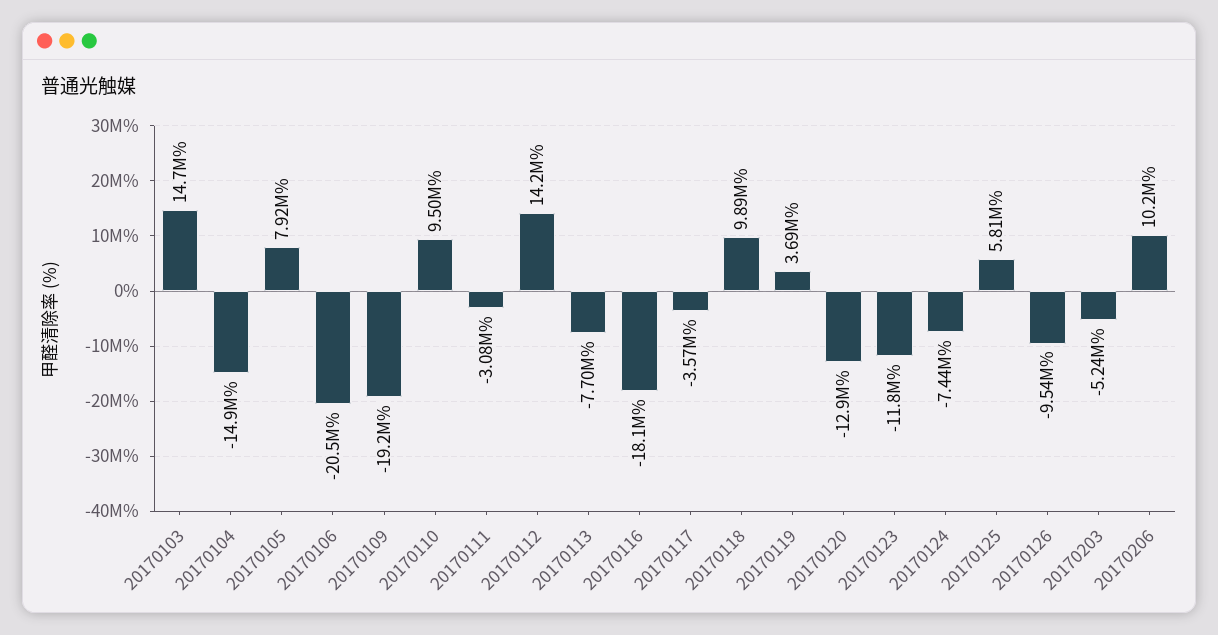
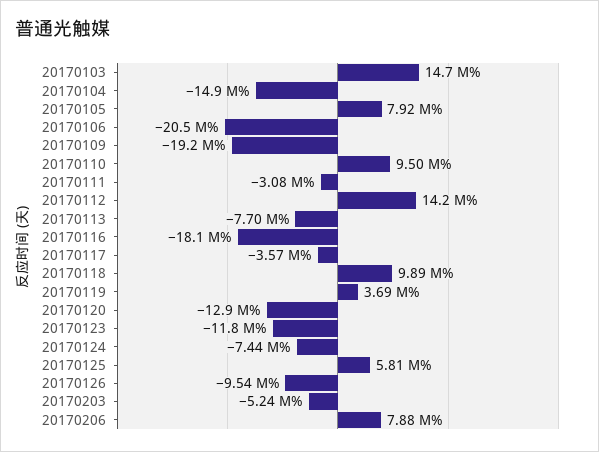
  {
    "20170103": 14700000,
    "20170104": -14900000,
    "20170105": 7920000,
    "20170106": -20500000,
    "20170109": -19200000,
    "20170110": 9500000,
    "20170111": -3080000,
    "20170112": 14200000,
    "20170113": -7700000,
    "20170116": -18100000,
    "20170117": -3570000,
    "20170118": 9890000,
    "20170119": 3690000,
    "20170120": -12900000,
    "20170123": -11800000,
    "20170124": -7440000,
    "20170125": 5810000,
    "20170126": -9540000,
    "20170203": -5240000,
-   "20170206": 10200000
+   "20170206": 7880000
  }

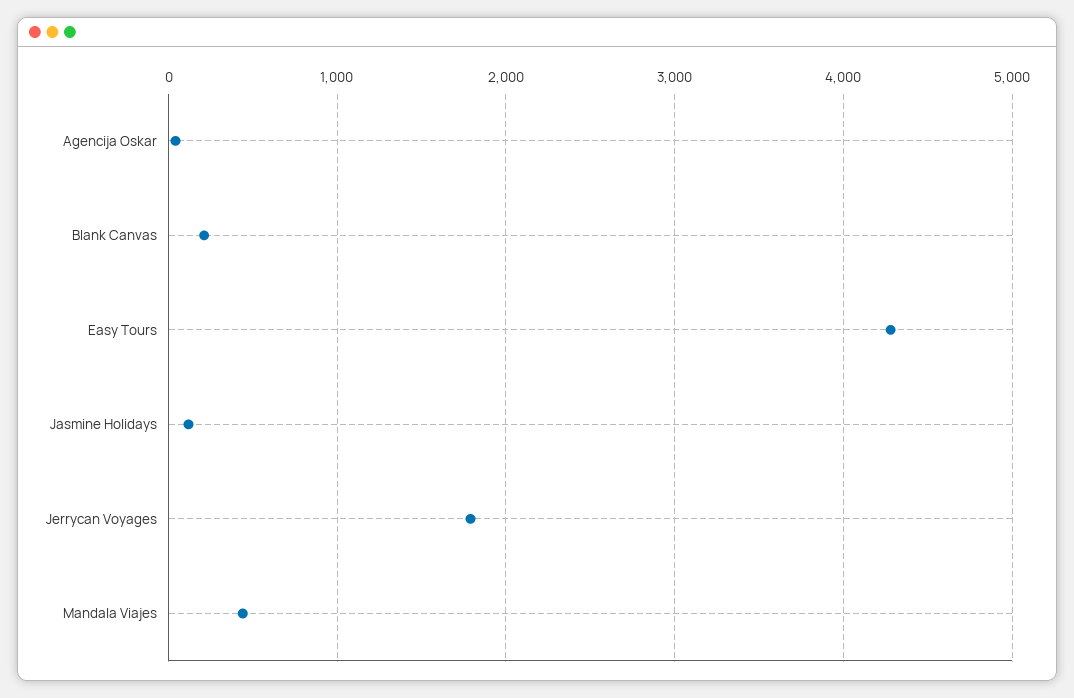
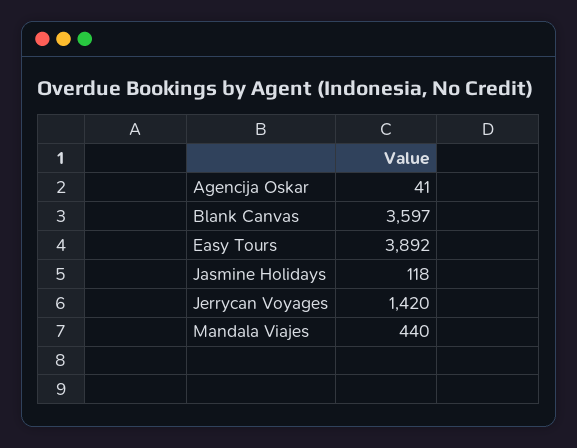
  {
    "Agencija Oskar": 41,
-   "Blank Canvas": 200,
+   "Blank Canvas": 3597,
-   "Easy Tours": 4300,
+   "Easy Tours": 3892,
    "Jasmine Holidays": 118,
-   "Jerrycan Voyages": 1800,
+   "Jerrycan Voyages": 1420,
    "Mandala Viajes": 440
  }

__________

* Directive:
Which lines hold the string "Jerrycan"? Copy all of them from the data above.

* Task solution:
-   "Jerrycan Voyages": 1800,
+   "Jerrycan Voyages": 1420,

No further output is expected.